Common audio inputs support:

- folder path
- Python `List[str]`
- `.txt` files
- `.json` files

## Notes

- For `zh` / `ja` / `ko`, the toolkit uses CJK-aware handling for text-side evaluation.
- `SpeechQualityEvaluator` returns `CER_Consistency` for `zh` / `ja` / `ko`, and `WER_Consistency` for most other languages.
- `ParalinguisticEvaluator` always supports `Paralinguistic_Fidelity_Cosine`, a continuous CLAP-based audio similarity score between source and target speech.
- The discrete preservation branch is an utterance-level single-label task. With source-side gold labels, it reports `Acoustic_Event_Preservation_Rate`, `Acoustic_Event_Preservation_Macro_F1`, and `Acoustic_Event_Preservation_Macro_Recall`.
- If `source_onsets_ms` are available, the evaluator can also report alignment-aware metrics: `Event_Aligned_Preservation_Rate` and `Conditional_Relative_Onset_Error`.
- Alignment is computed on relative onset position, not absolute wall-clock time.
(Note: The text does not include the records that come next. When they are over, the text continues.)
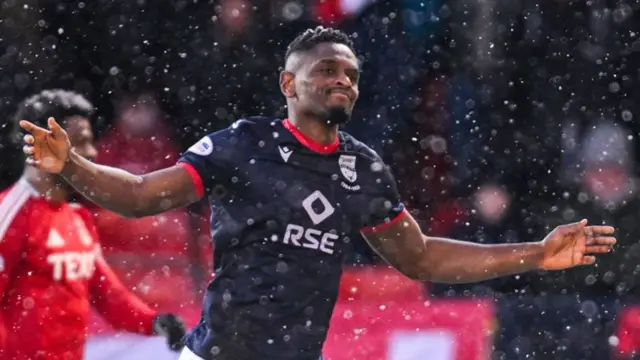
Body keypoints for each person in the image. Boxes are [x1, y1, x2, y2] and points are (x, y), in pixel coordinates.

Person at [19, 28, 616, 360]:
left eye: (351, 74)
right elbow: (143, 196)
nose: (341, 80)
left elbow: (423, 257)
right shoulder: (240, 144)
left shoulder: (364, 167)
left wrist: (535, 253)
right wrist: (70, 165)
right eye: (326, 70)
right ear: (288, 83)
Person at [2, 89, 186, 360]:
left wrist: (153, 322)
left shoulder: (78, 218)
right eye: (80, 142)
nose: (92, 152)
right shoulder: (10, 214)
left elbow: (107, 295)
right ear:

This makes it suitable for cross-lingual S2ST where source and target utterance durations naturally differ.
- If target-side onset timestamps are not provided, the default localizer estimates them with CLAP sliding-window scoring conditioned on the target event label.
- These alignment metrics should be interpreted as weak, coarse-grained alignment signals rather than timestamp-accurate event localization benchmarks.
- If source-side gold labels are not available, the evaluator can still run in prediction-only mode and reports `Predicted_Event_Consistency_Rate`, `Predicted_Event_Consistency_Macro_F1`, and `Predicted_Event_Consistency_Macro_Recall`.
- The default discrete predictor is a closed-set CLAP classifier over `candidate_labels`. Users may replace it with any custom predictor object that implements `predict(audio_paths, candidate_labels)`.
- The default event localizer is also replaceable. Custom localizers only need to implement `localize(audio_paths, labels, candidate_labels)`.
- Dataset-specific label mapping is intentionally outside the core package. Pass `candidate_labels` and `label_normalizer` at call time so the same evaluator works across datasets without changing core code.
- For offline environments, `clap_model_path` accepts either a Hugging Face repo id or a local model directory or snapshot.
- In S2S latency evaluation, alignment prefers the model's native transcript when available. If the model is audio-only, the evaluator can optionally use ASR fallback to prepare alignment text.
- For S2S forced alignment, pass language-appropriate MFA models through `alignment_acoustic_model` and `alignment_dictionary_model`. The defaults are English.
- Some modules rely on optional dependencies or local model paths in offline environments.